Yesterday in Cabinet Office questions in the Commons, the Labour Party challenged Tory ministers on their plans to trial the use of requiring ID in polling stations at the local government elections in May 2018.
The Tories announced this trial in December and claimed it was an attempt to tackle voter fraud allegations. Local authorities will be invited to apply to trial different types of identification, such as driving licenses and passports. If successful, the measure could be introduced for general elections and other polls.
While Labour supports measures to tackle electoral fraud, requiring voters to produce specific forms of photo ID risks denying millions of electors a vote. The Electoral Commission in 2016 reported that 3.5 million electors – 7.5 percent of the electorate – would have no acceptable piece of photo ID. We must not underestimate the significance of this.
By introducing strict identification laws, there is a risk of disenfranchising disadvantaged and vulnerable groups, those already most excluded from the political process. Academics in the US have evaluated the impact of requiring voter ID on turnout, and have established that it depresses turnout particularly amongst poorer groups. In the case of the UK, this will also mean that young people and certain ethnic minority groups will vote less as a consequence.
There is also no evidence to suggest that electoral fraud is widespread in the UK. A total of 665 cases of alleged voter fraud and complaints about elections last year, out of a total of 51.4 million votes cast in all electoral contests in that period. That is only 1 case for every 77,000 votes cast, and of the 665 cases, only 130 related to voting offences!
When questioned on this, Chris Skidmore, minister for the constitution, admitted that voter fraud was not a significant issue. The minister argued that the trials were more about tackling the perception of electoral fraud and installing confidence in our electoral system. However, according to new research from the Electoral Commission, voters do have faith in democracy; 73 per cent of people interviewed believe voting is currently safe from fraud and abuse, and just eight per cent say that they believe electoral fraud is very common where they live.
The Electoral Reform Society dismissed the voter ID trails as “a sledgehammer to crack a nut” and urged the government to think very carefully before introducing barriers to voting. Local Authorities have also started to challenge the Government.
On January 26, Blackburn with Darwen Council passed a motion in opposition. According to the council, the changes represented an “unnecessary attack upon the democratic rights” of their constituents and the changes will require “expensive bureaucracy” and present “serious operational problems for polling clerks”. Pendle Council has also called for a re-think on government proposals and Burnley Council is currently considering putting forward a similar motion.

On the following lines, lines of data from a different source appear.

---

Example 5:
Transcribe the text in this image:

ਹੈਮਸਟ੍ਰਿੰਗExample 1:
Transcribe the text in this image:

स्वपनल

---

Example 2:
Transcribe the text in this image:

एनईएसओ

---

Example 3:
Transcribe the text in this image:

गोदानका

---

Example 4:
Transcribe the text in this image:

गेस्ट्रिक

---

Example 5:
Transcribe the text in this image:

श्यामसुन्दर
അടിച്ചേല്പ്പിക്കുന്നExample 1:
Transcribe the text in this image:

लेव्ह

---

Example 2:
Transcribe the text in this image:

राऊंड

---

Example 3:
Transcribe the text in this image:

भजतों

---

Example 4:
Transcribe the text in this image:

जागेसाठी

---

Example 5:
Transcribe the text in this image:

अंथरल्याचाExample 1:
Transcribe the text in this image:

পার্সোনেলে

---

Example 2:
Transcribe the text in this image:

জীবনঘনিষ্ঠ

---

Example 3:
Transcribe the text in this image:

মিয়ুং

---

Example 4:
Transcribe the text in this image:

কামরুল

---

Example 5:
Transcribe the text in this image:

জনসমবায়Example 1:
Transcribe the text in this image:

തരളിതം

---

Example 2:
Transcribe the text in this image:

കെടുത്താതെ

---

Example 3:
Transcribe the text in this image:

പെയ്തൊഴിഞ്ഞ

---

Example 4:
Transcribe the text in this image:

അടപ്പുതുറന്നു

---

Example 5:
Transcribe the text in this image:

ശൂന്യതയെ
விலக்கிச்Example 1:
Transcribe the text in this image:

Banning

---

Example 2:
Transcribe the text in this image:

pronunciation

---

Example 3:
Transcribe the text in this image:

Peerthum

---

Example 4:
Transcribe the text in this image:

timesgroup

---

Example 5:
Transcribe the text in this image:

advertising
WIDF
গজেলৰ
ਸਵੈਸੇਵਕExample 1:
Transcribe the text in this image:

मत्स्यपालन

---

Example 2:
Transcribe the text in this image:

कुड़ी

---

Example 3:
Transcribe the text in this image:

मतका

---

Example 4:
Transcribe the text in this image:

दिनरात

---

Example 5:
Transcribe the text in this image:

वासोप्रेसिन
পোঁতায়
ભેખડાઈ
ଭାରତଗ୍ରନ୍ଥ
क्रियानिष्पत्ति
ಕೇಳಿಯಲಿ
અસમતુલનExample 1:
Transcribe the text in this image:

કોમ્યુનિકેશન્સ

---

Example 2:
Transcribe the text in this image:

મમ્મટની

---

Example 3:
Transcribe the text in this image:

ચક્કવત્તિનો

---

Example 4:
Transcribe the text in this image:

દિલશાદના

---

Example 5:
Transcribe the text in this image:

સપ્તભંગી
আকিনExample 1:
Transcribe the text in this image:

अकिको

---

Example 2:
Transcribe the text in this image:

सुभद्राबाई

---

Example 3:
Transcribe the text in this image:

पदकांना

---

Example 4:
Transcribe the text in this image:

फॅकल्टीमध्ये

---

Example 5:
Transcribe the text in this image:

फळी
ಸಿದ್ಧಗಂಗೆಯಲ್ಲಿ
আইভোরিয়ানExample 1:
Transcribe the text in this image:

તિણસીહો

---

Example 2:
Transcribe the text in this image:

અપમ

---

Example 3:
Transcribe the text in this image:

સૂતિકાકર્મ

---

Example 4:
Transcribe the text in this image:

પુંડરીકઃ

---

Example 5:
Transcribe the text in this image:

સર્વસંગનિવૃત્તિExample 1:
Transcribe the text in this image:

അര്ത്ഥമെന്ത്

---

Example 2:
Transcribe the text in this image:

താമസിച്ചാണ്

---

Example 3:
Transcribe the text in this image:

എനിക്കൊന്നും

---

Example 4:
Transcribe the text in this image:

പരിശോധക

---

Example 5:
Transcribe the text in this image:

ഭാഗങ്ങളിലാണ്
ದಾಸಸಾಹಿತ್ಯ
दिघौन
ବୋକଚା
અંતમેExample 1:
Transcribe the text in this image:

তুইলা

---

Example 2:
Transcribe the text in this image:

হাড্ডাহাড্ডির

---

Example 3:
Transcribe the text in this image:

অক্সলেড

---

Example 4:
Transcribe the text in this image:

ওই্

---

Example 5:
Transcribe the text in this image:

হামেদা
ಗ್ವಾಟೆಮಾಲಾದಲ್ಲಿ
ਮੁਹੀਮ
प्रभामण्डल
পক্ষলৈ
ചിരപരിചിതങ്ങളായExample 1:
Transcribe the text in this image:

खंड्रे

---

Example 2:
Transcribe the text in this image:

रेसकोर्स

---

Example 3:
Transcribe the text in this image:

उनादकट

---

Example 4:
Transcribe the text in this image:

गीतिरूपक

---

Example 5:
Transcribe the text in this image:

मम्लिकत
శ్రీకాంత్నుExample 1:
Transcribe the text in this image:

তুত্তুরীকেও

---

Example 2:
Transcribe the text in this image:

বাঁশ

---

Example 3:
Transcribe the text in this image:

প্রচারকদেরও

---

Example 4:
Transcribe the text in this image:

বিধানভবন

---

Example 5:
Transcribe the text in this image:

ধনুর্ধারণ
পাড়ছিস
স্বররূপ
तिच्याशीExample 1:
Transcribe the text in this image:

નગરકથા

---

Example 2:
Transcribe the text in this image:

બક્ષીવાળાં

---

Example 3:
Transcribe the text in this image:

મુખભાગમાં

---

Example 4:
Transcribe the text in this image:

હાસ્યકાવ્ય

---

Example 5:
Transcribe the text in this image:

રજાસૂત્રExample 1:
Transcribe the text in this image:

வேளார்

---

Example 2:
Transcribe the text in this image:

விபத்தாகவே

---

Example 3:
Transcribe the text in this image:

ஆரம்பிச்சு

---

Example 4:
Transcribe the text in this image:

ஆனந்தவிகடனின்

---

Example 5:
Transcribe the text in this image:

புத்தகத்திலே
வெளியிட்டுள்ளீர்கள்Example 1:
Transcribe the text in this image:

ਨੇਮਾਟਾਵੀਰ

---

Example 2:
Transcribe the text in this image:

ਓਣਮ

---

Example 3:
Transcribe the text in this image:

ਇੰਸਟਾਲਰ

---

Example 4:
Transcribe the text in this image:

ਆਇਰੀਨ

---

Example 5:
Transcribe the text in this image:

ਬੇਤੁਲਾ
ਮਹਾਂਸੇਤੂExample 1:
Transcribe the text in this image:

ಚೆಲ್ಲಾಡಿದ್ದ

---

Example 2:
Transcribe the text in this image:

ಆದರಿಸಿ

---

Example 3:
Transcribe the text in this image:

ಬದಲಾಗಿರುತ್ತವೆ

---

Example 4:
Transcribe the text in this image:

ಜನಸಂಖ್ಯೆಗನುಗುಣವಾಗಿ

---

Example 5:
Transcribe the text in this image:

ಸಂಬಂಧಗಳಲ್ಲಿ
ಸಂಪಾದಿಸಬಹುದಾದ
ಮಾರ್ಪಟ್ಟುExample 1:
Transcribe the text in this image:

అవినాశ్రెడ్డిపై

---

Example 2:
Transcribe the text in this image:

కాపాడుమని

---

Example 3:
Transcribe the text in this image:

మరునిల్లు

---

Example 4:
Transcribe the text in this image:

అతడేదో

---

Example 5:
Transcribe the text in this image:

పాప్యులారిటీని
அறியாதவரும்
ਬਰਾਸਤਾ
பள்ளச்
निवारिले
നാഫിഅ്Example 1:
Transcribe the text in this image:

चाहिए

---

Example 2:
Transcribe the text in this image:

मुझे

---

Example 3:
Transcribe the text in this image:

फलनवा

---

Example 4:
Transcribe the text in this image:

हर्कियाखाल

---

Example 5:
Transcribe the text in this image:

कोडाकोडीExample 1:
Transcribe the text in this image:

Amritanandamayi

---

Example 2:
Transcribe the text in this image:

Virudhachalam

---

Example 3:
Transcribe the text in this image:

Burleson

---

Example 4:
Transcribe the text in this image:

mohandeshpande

The government should be doing all it can to encourage lawful voting and ensure a high turnout. Would it not be better for the government to pilot projects designed to increase participation, rather than putting up further barriers to democracy?
Now is the time to do this. People have become increasingly politicised since the EU referendum. Britons turned out in huge numbers to vote on their future in the European Union, with 72.2 per cent of registered voters casting their ballots in the referendum. Contrary to common belief, the youth turnout in the EU referendum was as high as 64 per cent, an increase of 20 per cent from the general election.
We must build on this enthusiasm and encourage greater participation in the political process. As Labour’s shadow minister for voter engagement and youth affairs, I plan to challenge this policy and protect the interests of disadvantaged and vulnerable groups of genuine electors.
Cat Smith is Labour MP for Lancaster and Fleetwood and shadow minister for voter engagement and youth affairs.